The CETA agreement between the European Union and Canada is practically dead. On Thursday, the Prime Minister of the Belgian region of Wallonia, Paul Magnette, held a key speech in front of the Regional Parliament outlining the reasons behind his refusal to sign the international trade deal. In reply to his critical stance, the European Institutions extended the deadline for a final agreement until October 24. However, on Monday, the Belgian Prime Minister, Charles Michel, admitted that as a result of internal divisions his country will not able to sign the CETA deal. According to many international experts the failure of the negotiations with Canada could also further jeopardize the Transatlantic Trade and Investment Partnership (TTIP), which the EU is negotiating with with the United States.

On Monday, in an interview to La Repubblica, Italian MEP Alessia Mosca said that “without an agreement on CETA, the EU itself has no future”. However, on Tuesday, in what has been considered a rather unexpected move, the Canadian Prime Minister, Justin Trudeau, decided nonetheless to travel to Brussels for the official signature, scheduled for October 27. Trudeau and the President of the European Council, Donald Tusk, decided to keep in touch over the next days in a bid to find a solution to the deadlock.

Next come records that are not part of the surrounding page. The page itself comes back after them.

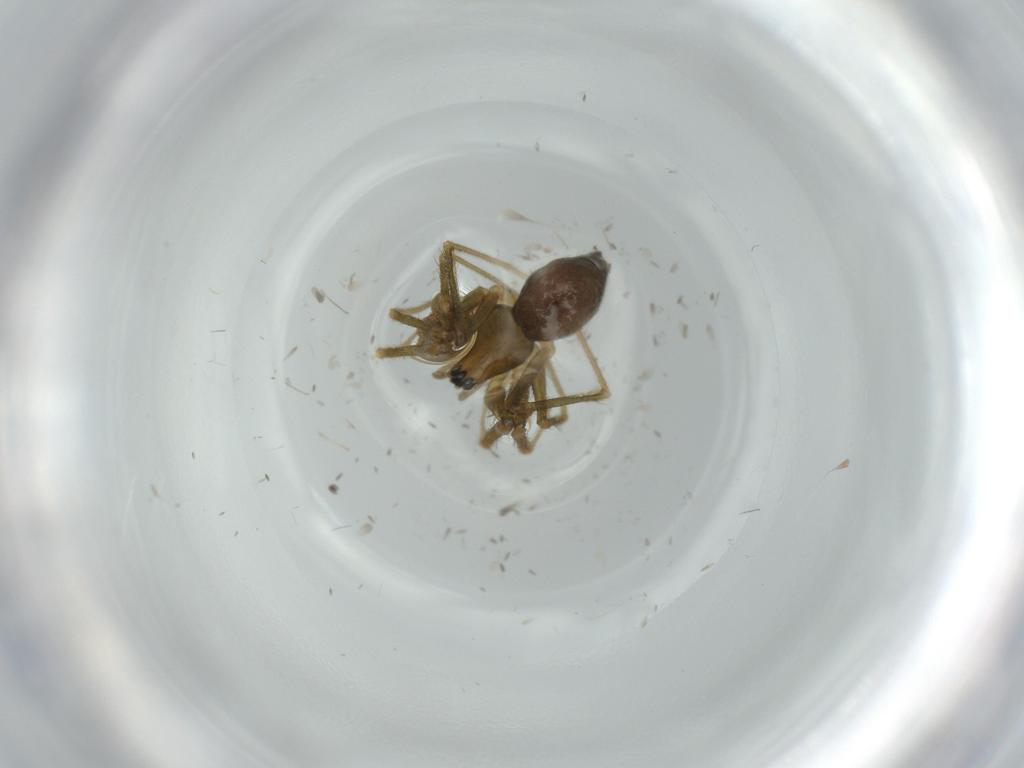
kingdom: Animalia
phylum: Arthropoda
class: Arachnida
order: Araneae
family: Linyphiidae
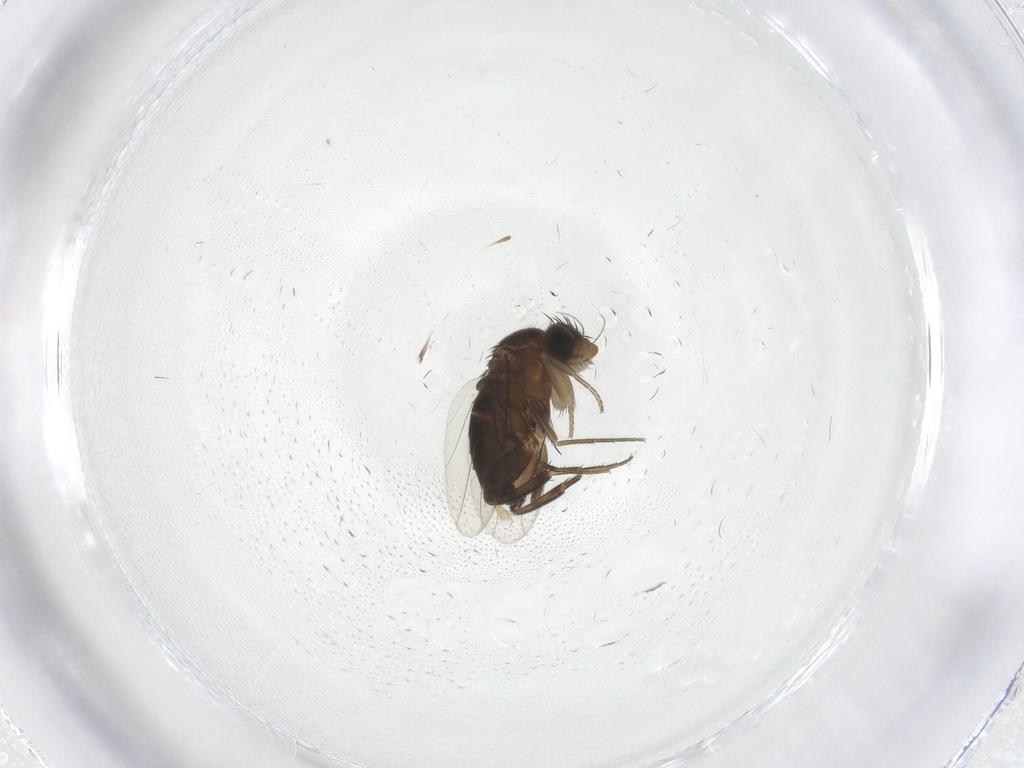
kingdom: Animalia
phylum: Arthropoda
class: Insecta
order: Diptera
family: Phoridae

In other news, Spain is making the headlines all over Europe. The political deadlock that has characterized the country’s political system for the last ten months came to an end on Monday, as the Socialist party (PSOE) decided to lift its veto on a Conservative minority government. The long awaited decision came at the end of a party conference that left the PSOE split in two.

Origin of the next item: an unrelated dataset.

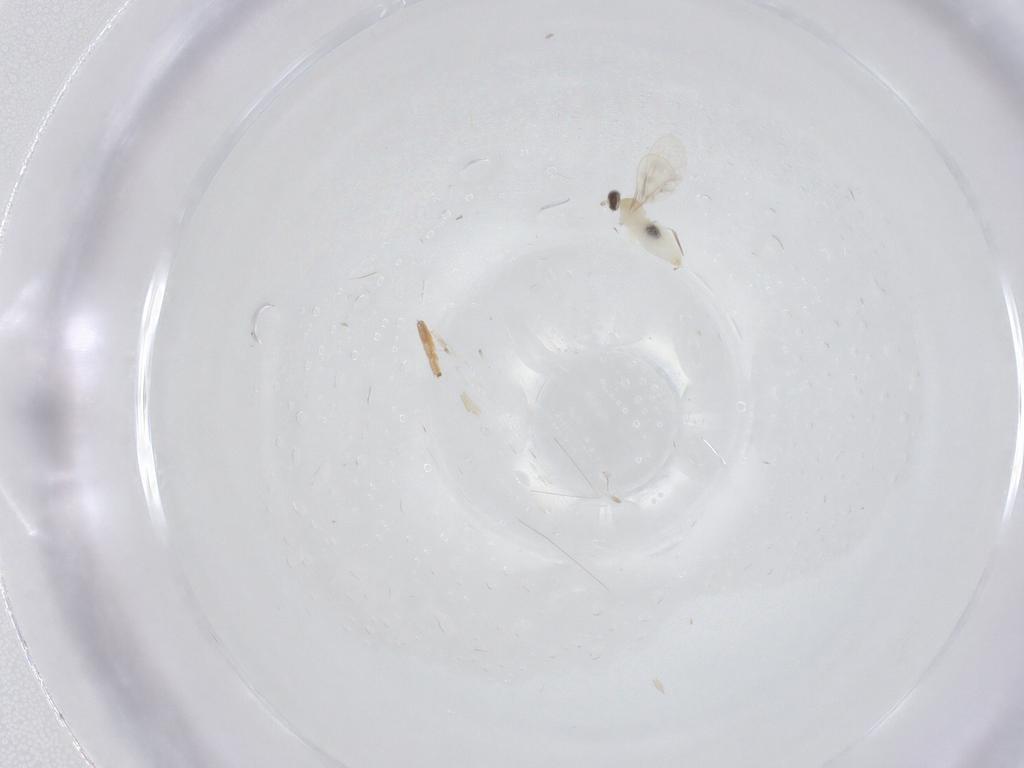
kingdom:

However, there is no room for celebrations in Madrid, as the European Central Bank and the European Commission immediately put pressure on the forthcoming government. As a result of the sixth post-programme surveillance visit to the country, the ECB published an official press release stating that “the [Spanish] structural reform agenda needs to be resumed once a government with full legislative powers is in place in order to further rebalance the economy, reduce unemployment and raise Spain’s productivity and growth potential”. Over the summer the Commission had let Spain and Portugal off the hook over their budgetary deficit breach. Recently, Spain’s Finance minister De Guindos said that the new government will need to save up to €5.5 billion in 2017 to meet Brussels’s requests.

The approval of the Italian budget law remains a source of tensions between national and European institutions. In the frame of the European Semester procedures, the European Commission rejected the budget law forwarded by Rome last week. The bone of contention is a 0.1% deficit increase foreseen by the Italian institutions. Officially, the increase is aimed at tackling the migrant crisis and financing a national plan for infrastructure, after a major earthquake hit the country’s central regions last August. But Brussels claimed that Italy has no further room for flexibility, as it already benefited from a €19 billion margin last year, which the Commission agreed to in a move to ease off the domestic difficulties of the government. However, on Sunday Italy’s Finance Minister, Carlo Padoan, raised the political stakes. He claimed that EU institutions need to choose between approving the Italian budget and encouraging a “Hungarian” approach to the issue of migration–thus destroying any notion of solidarity within the EU.


THE STATEMENT

“Even dyed-in-the-wool backers of Europe can see that we have to convince people again, and we have to do it outside of the ivory towers of the professional backers of Europe”.

Frank-Walter Steinmeier, Foreign Minister of Germany

Source: Politico.eu, 24.10.2016


NUMBERS

€52, €10, and €5.90

The per hour labour costs in Germany, Poland, and Romania respectively, according to the German Federation of Automotive Industry (VDA).

Source: Handelsblatt, 24.10.2016

14,000

The number of jobs that have been created by German investors in Eastern Europe since 2010.